At this year’s SIGGRAPH, the 39th International Conference and Exhibition on Computer Graphics and Interactive Techniques, the group unveiled their recent project named ‘Botanicus Interacticus‘, which allows touch and gesture control using plants. This noninvasive fusion of living plants and computers is more than just a novelty, as it opens the door to a much richer interactivity with physical environments that could incorporate music and art in new creative experiences.
Watch the demo video to see how ‘Disney magic’ can transform plants into new interactive devices:
Noting the “increasingly tactile and gestural nature of our interactions with digital devices,” the project asks a simple question: “What if…a broad variety of objects in living, social and working spaces become aware and responsive to human presence, touch and gesture?” Ivan Poupyrev, the Senior Research Scientist at Disney, told Fast Company that he decided to turn the plants into a sensor because he thought “it should be as far away from a man-made object as possible…I thought a plant would be more surprising. It was, as a matter of fact.”
Though it may seem like you’d need to genetically alter plants to make them gesture sensitive, use motion-sensing cameras, or embed each plant with an Arduino board, the hardware is much simpler: an wire placed in the soil. The software uses machine-learning techniques to map the gestures to certain commands. Interestingly, the developers note that “for each type of plant certain gestures are more natural then others, e.g. an orchid invites users to slide fingers along it’s stem, while a gardenia suggests unstructured, playful interaction.”

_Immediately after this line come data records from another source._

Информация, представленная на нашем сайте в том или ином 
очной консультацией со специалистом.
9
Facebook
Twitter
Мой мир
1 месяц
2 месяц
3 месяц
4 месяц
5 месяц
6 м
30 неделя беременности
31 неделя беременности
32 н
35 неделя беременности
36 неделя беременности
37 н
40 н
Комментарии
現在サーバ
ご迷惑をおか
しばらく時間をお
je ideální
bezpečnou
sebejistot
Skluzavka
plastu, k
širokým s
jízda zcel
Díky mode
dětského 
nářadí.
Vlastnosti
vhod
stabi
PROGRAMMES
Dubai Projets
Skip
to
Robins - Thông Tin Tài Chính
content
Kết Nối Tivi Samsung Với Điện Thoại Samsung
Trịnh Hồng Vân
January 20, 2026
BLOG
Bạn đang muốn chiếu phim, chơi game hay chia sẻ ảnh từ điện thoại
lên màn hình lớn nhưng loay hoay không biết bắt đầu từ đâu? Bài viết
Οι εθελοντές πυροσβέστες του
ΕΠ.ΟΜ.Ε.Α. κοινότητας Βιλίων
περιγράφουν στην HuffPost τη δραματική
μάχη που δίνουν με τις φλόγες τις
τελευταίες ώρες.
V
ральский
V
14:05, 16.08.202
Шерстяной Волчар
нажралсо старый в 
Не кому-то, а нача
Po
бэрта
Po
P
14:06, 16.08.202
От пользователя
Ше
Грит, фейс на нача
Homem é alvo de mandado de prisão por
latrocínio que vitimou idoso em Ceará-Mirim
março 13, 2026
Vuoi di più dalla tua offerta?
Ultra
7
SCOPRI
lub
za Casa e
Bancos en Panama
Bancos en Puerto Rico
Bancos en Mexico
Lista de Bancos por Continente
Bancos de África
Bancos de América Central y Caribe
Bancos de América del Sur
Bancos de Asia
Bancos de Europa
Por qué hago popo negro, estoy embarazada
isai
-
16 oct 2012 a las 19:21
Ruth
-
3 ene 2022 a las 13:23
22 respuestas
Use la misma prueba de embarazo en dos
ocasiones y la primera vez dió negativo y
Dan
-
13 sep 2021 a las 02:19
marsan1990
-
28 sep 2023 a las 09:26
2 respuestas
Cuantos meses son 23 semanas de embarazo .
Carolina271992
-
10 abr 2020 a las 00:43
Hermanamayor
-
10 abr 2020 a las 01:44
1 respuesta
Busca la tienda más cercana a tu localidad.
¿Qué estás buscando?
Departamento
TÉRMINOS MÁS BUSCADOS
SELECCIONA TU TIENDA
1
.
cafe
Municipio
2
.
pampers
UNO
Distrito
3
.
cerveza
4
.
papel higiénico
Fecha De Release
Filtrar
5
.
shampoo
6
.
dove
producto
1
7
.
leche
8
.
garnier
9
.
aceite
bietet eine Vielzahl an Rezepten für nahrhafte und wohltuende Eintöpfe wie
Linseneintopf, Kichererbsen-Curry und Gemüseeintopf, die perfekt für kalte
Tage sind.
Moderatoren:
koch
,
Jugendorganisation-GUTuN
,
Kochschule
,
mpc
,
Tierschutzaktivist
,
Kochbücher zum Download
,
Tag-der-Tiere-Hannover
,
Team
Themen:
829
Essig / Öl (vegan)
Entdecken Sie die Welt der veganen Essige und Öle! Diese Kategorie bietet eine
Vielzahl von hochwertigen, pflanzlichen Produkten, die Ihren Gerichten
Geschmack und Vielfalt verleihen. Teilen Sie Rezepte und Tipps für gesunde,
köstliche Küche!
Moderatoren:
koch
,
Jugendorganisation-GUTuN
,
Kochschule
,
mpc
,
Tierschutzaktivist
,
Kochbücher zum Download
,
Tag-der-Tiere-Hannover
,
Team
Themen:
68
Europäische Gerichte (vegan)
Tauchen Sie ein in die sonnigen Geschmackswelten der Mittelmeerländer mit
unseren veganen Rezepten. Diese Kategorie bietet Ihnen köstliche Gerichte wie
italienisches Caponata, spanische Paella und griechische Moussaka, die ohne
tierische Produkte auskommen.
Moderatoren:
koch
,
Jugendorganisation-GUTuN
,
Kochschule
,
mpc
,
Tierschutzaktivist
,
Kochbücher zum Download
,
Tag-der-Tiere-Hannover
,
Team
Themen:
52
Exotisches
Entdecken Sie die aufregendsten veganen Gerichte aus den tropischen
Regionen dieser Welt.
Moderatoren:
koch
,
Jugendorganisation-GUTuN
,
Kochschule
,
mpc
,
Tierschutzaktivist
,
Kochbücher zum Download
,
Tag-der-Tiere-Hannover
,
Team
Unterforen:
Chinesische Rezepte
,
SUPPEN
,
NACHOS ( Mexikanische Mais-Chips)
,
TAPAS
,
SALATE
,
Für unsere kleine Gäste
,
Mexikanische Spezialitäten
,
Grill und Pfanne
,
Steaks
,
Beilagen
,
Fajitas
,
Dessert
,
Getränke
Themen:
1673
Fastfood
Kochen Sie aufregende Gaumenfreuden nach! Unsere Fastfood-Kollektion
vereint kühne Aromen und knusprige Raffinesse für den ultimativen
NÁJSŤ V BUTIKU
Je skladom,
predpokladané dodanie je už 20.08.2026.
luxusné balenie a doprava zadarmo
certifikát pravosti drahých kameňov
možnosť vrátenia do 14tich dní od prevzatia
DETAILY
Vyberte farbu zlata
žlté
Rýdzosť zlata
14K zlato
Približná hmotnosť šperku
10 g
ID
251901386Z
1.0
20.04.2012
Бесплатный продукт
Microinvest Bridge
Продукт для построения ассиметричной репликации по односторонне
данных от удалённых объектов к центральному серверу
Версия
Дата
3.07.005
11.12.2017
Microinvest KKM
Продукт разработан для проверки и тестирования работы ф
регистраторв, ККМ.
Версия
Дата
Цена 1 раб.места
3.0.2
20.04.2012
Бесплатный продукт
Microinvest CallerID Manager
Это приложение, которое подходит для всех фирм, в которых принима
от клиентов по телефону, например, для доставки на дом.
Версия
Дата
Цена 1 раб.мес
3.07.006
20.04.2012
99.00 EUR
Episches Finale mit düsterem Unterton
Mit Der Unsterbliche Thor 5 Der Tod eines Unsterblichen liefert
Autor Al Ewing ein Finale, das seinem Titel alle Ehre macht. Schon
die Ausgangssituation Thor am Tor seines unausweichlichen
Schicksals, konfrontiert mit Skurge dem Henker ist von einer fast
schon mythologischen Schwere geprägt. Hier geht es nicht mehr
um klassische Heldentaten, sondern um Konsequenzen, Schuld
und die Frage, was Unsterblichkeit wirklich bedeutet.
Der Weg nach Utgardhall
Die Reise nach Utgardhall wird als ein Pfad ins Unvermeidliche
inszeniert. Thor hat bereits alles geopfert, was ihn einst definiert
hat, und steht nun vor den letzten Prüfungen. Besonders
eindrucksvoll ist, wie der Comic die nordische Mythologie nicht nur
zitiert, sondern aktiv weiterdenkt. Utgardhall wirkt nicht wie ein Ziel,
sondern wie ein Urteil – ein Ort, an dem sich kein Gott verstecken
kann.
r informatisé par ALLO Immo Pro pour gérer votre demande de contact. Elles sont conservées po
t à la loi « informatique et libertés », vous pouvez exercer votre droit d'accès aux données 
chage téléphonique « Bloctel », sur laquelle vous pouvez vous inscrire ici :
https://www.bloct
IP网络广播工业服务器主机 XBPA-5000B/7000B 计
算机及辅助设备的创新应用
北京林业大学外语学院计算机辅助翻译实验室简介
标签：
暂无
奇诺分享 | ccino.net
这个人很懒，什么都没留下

In nature, plants rarely demonstrate observable responses to human interactions, with a notable exception being the Mimosa pudica whose leaves fold when touched. That the group’s minimally-intrusive method could extend the interactions that people can have with plants promises a world of possibilities.
At the conference, the Disney group set up an exhibit to show how this gesture detection could be used to create interactive animations as well as responsive environments and interfaces. This short video shows the potential theremin-like interactivity that’s made possible:
Botanicus Interacticus is an extension of the Touché project, which uses the swept frequency capacitive sensing technique that Disney Research announced last May. Disney has also been experimenting with artificial tactile technology that provides users dynamic sensory information with almost any surface or object. This latest project demonstrates that developers are only scratching the surface of what touch interfaces are going to be like in the coming years.
Whether the thought of imbuing a plant with touch sensitivity sounds trivial, morally mirky, or the stuff of nightmares, it’s a pretty cool and simple execution that could make for incredibly creative applications.